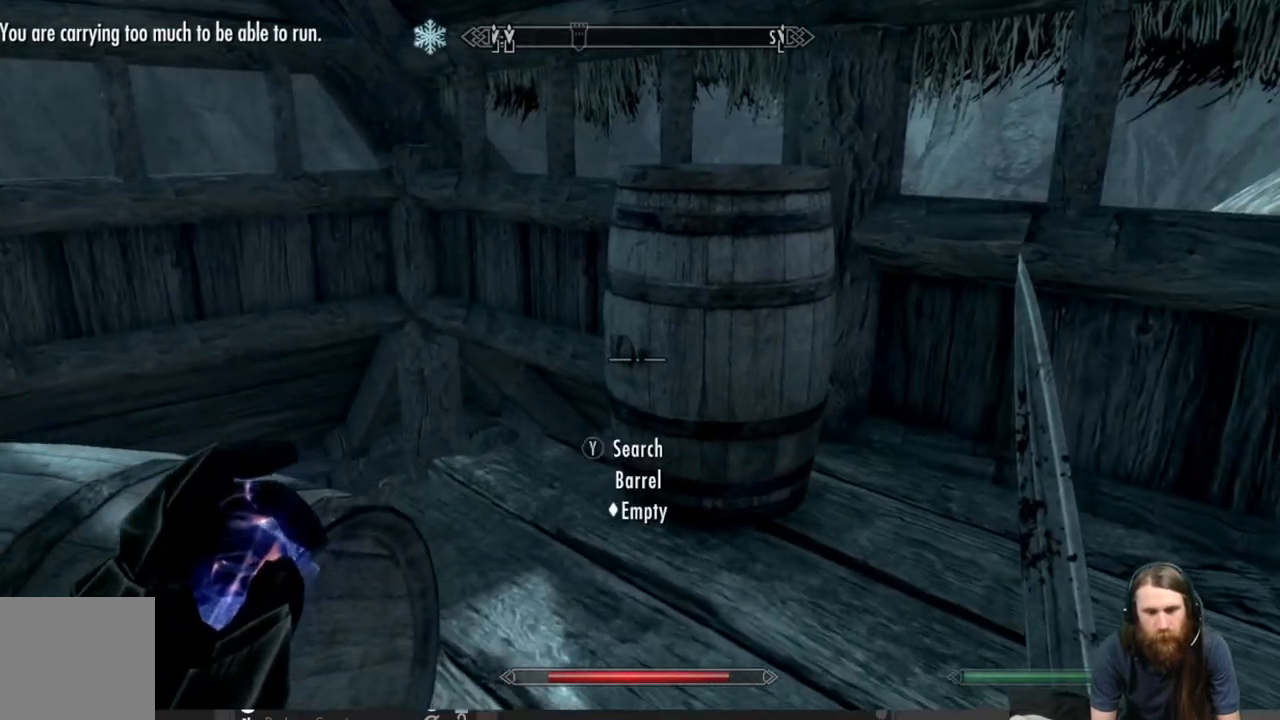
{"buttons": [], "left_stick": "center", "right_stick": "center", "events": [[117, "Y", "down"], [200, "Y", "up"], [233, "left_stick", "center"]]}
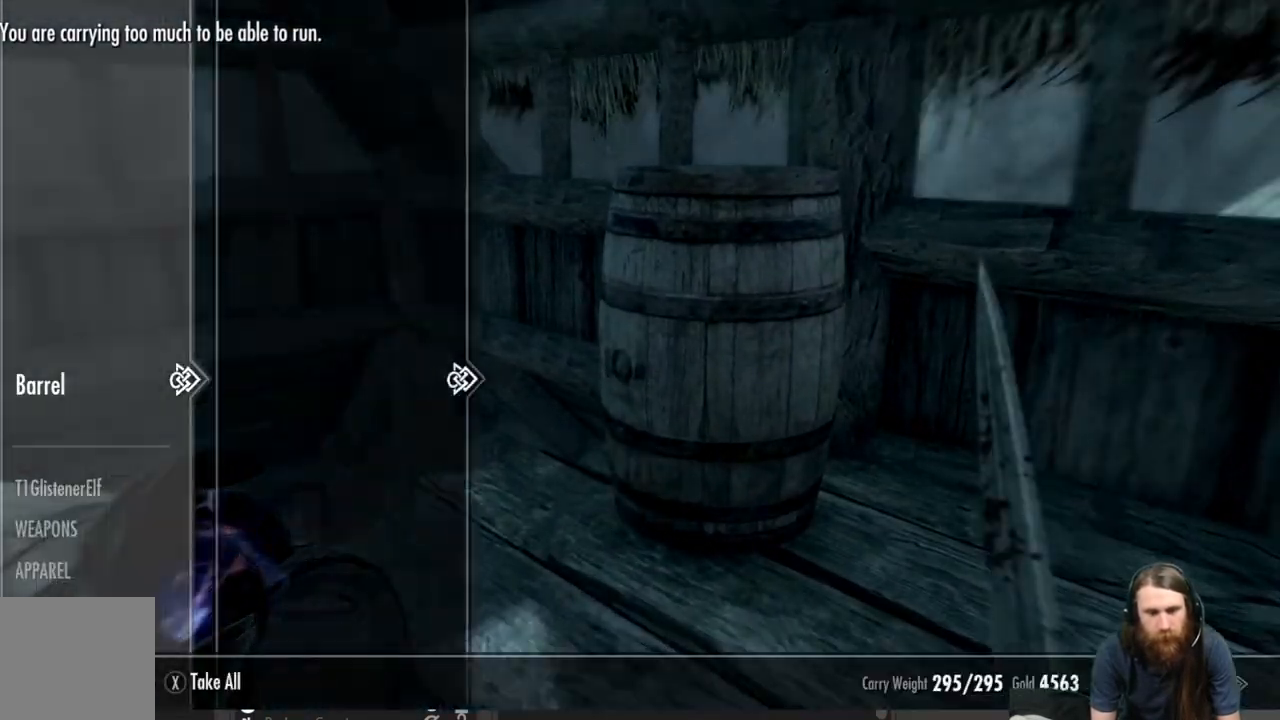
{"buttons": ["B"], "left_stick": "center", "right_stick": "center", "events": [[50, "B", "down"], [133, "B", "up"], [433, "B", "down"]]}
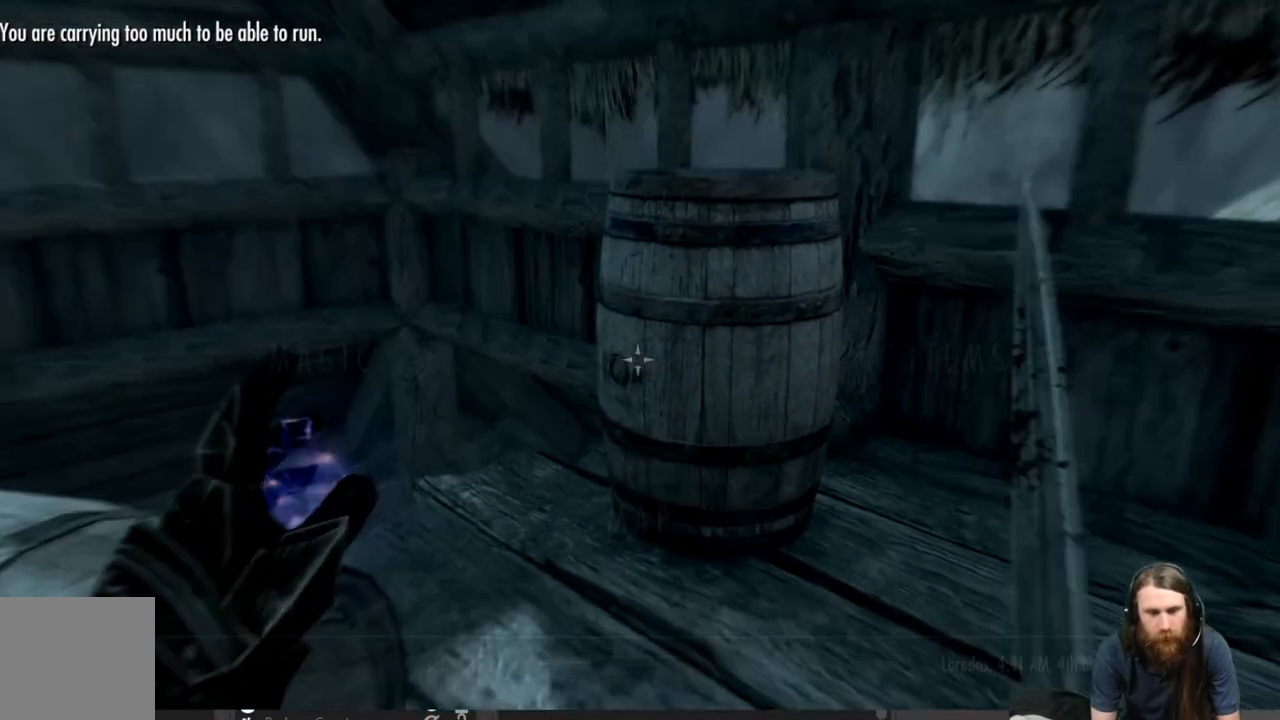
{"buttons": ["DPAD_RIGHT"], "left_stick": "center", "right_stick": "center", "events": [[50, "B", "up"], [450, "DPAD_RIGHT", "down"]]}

◆ **The problem**:
All of the lines above should be retyped precisely, apart from the pictures.

◆ **Response to this task**:
{"buttons": [], "left_stick": "center", "right_stick": "center", "events": [[117, "Y", "down"], [200, "Y", "up"], [233, "left_stick", "center"]]}
{"buttons": ["B"], "left_stick": "center", "right_stick": "center", "events": [[50, "B", "down"], [133, "B", "up"], [433, "B", "down"]]}
{"buttons": ["DPAD_RIGHT"], "left_stick": "center", "right_stick": "center", "events": [[50, "B", "up"], [450, "DPAD_RIGHT", "down"]]}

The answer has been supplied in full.